Having worked within government, I recognise the distinction. This momentum was not accidental. It reflects intentional pressure applied to ministries, contractors, and systems that had grown comfortable with delay.
At this stage, maintaining political distance would have been intellectually inconsistent with my own long-held beliefs.

Why I Joined the APC

I joined the All Progressives Congress APC because I saw a pattern of governance that aligned with principles I have consistently upheld. That legitimacy must be earned through performance. That infrastructure is a responsibility, not a favour. And that citizens respond more to what works than to what is promised.
This context also explains why Governor Okpebholo’s confidence regarding future political outcomes, including his assertion of strong electoral support for President Bola Ahmed Tinubu in 2027, does not strike me as empty bravado. It reflects a practical calculation.
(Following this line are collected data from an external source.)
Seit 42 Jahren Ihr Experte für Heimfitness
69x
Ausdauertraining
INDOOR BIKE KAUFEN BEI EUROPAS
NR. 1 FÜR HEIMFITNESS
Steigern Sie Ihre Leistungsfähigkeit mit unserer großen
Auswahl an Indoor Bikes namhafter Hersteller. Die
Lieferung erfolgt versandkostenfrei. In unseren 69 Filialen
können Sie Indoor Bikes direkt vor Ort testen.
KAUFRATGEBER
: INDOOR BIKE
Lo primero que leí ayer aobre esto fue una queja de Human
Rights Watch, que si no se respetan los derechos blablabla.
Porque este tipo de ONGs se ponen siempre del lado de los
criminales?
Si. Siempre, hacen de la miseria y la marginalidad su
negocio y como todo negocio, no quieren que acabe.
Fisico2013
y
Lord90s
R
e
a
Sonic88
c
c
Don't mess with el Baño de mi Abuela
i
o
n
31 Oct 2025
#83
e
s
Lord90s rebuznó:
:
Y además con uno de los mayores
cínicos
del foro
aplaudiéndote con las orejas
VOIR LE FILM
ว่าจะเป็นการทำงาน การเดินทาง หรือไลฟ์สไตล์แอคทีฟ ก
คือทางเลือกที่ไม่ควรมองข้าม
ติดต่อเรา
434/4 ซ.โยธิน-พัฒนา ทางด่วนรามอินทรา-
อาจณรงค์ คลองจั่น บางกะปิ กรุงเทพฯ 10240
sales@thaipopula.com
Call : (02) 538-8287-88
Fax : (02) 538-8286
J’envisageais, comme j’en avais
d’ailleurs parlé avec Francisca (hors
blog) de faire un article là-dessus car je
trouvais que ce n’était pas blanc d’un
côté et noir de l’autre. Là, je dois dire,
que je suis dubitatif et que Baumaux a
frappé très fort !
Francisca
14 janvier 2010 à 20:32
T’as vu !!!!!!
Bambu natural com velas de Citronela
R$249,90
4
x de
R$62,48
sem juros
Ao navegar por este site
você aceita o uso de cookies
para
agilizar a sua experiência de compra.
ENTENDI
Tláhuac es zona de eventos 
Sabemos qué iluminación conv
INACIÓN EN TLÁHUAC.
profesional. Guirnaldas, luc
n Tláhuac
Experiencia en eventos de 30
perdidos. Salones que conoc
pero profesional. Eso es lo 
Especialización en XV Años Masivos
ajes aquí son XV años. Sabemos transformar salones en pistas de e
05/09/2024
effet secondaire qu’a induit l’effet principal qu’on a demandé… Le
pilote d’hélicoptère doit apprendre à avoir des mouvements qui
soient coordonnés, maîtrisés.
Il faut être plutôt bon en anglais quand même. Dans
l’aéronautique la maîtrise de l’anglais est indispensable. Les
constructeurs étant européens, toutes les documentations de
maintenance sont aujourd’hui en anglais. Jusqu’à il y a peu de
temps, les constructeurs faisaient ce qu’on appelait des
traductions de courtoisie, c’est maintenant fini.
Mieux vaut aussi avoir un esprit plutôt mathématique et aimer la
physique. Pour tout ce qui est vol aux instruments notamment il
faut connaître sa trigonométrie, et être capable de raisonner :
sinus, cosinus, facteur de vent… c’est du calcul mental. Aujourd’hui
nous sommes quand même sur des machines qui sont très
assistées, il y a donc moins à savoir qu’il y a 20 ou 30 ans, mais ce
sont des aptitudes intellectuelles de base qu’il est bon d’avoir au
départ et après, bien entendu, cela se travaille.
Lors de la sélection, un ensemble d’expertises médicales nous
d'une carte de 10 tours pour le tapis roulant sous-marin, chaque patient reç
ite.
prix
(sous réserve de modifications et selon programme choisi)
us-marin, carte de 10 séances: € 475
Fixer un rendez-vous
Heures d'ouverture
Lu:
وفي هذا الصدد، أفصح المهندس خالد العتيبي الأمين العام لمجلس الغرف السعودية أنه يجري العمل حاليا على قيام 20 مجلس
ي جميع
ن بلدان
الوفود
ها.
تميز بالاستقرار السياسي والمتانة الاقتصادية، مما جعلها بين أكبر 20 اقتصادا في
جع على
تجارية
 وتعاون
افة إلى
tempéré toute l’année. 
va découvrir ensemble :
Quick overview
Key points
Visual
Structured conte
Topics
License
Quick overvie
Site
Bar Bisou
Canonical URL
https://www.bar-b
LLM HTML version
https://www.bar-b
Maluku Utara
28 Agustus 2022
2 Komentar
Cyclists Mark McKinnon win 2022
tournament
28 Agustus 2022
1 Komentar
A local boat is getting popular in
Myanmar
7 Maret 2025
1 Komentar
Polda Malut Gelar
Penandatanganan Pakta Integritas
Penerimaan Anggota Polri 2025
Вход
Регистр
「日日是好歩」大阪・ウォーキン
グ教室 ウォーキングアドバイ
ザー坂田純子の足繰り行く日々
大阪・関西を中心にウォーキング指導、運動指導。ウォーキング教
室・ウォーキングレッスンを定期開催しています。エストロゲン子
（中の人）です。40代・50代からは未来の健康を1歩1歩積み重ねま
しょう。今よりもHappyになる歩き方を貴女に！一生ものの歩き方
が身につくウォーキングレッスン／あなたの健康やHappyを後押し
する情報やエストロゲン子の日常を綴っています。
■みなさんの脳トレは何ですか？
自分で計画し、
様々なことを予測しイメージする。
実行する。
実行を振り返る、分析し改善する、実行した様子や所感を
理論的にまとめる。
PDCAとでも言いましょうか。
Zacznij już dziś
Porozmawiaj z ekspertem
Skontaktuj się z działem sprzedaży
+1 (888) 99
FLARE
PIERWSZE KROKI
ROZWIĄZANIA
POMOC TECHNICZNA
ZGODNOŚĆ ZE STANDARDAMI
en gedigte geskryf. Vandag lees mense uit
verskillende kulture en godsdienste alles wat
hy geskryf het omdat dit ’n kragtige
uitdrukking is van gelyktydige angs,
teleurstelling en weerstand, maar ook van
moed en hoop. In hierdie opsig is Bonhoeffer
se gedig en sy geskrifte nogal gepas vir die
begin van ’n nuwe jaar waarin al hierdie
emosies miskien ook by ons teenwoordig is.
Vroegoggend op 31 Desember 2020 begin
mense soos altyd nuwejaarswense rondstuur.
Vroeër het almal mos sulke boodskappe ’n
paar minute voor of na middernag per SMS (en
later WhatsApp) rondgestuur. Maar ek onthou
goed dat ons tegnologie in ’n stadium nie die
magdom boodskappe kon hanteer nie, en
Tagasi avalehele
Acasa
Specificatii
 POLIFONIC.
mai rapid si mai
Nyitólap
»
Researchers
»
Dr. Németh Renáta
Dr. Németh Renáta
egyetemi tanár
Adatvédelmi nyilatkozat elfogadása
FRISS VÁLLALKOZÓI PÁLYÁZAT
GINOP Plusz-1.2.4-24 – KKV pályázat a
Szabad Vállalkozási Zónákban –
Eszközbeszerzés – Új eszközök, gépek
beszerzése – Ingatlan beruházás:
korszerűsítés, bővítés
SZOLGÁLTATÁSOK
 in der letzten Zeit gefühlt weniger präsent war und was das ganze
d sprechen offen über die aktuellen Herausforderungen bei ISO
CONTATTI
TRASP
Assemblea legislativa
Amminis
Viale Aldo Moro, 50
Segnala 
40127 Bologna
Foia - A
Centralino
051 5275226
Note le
When leadership delivers, trust follows. When trust follows, political support consolidates.
This is not an idealised view of politics. It is a practical one.

A Broader Political Mood

Across Nigeria, citizens are increasingly weary. Not of politics itself, but of repetition without results. Many have learned to discount speeches and examine outcomes. Any political movement that understands this shift and responds with seriousness is likely to find resonance.
Edo State, at this moment, offers a lesson. Not a completed success story, but a discernible direction. Infrastructure decay accumulated over decades will not be reversed overnight. Maintenance remains essential. Transparency must deepen. These realities are not in dispute.
But direction matters. And for the first time in several years, that direction appears deliberate under the leadership of His Excellency Governor Monday Okpebholo.

A Decision Shaped by Results

My decision was not only about abandoning a past. It is about affirming a principle I have always held. That politics must serve people. That leadership must be judged by impact. And that loyalty without evidence is sentiment, not conviction.
This was not just a defection. It was a decision based on principles. One shaped by results.